Lichtblick für die Zeit nach Corona
Wenn Ellen Ladnorg mal nicht telefonieren konnte, weil sie verreist war, hat sie immer vorher Bescheid gesagt. Und sie hat Postkarten aus der Ferne geschickt. Wenn sie mit Freunden essen ging, fragte Susanna Henkel sie, wie es geschmeckt hat und in welchem Restaurant sie waren.
"Meine Telefonate und die Karten sind ein bisschen ihre Verbindung nach draußen", sagt Ladnorg. "Susanna hat auch kein Internet." Den Kontakt empfindet Ladnorg nie als Belastung: "Meine Belohnung ist das Lächeln durchs Telefon".

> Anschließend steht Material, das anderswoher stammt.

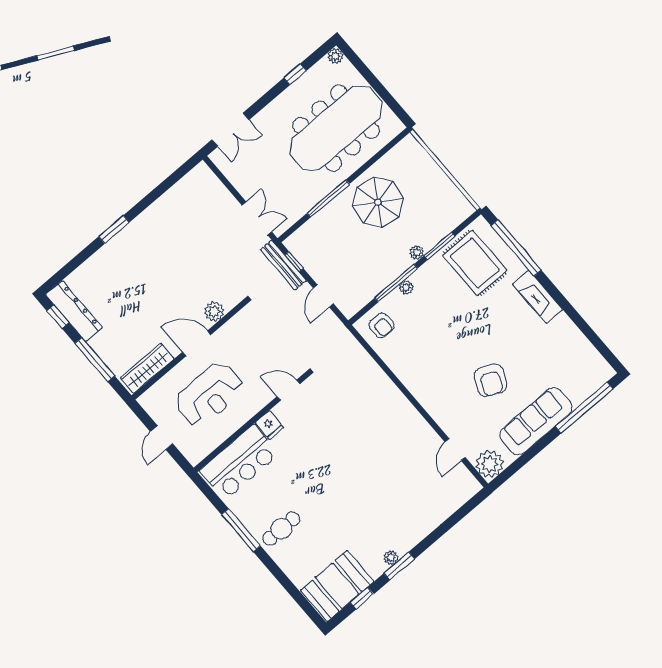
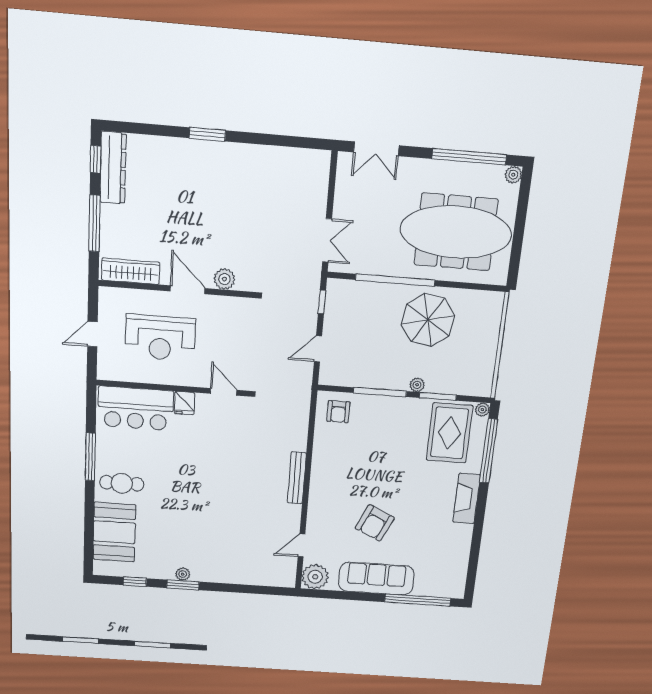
window: (295, 74) -> (469, 157), width x3.17
window: (328, 199) -> (395, 280), width x1.46
bench: (283, 265) -> (297, 478), moved
plant: (406, 287) -> (482, 410), moved
booth: (337, 586) -> (114, 532), moved, turned 90

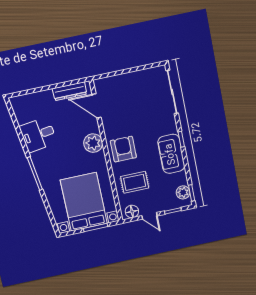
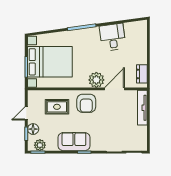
tv unit: (115, 81) -> (142, 108), added
dresser: (70, 91) -> (142, 74), width x0.70
door: (96, 106) -> (114, 89), moved
armchair: (123, 149) -> (86, 103), turned 90
rug: (135, 182) -> (57, 107), turned 90
floor lamp: (132, 212) -> (33, 129), moved

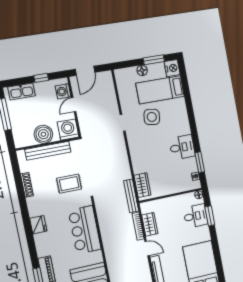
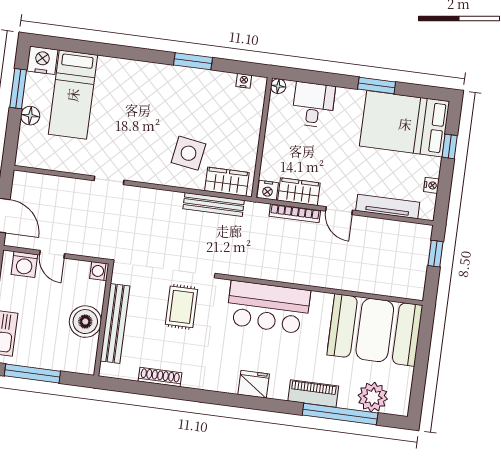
side table: (152, 117) -> (189, 153), moved
washing machine: (68, 130) -> (99, 271), width x0.53, depth x0.53
desk: (182, 147) -> (185, 89), removed
window: (200, 162) -> (193, 61), moved
bench: (131, 196) -> (214, 205), moved
nightstand: (145, 208) -> (268, 190), added
window: (210, 216) -> (377, 85), moved
fridge: (38, 225) -> (254, 384), moved
door: (147, 249) -> (339, 211), swing flipped

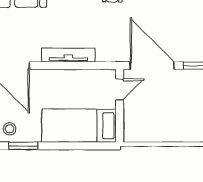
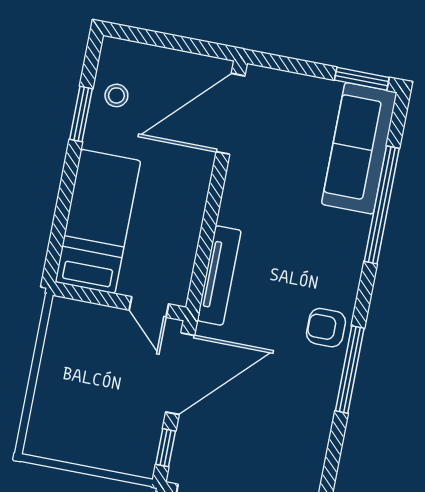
tv unit: (68, 55) -> (219, 275), moved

Das erste Mal getroffen, ganz ohne Telefon, haben sich die Frauen nach drei Jahren. Grund dafür war ein Notfall. Henkel war gestürzt und Ladnorg brachte ihr Kosmetika und Wechselkleidung ins Krankenhaus. Später sind sie zusammen mit Henkels Mann ein Eis essen gegangen. Manchmal verlässt Susanna Henkel jetzt in der Corona-Krise der Mut. Dann muntert sie Ellen Ladnorg auf und erinnert sie an den Ausflug in die Eisdiele nach ihrem Krankenhausbesuch: "Wenn das alles vorbei ist, machen wir das wieder. Dann gehen du, ich und der Klaus das größte Eis essen, das es gibt."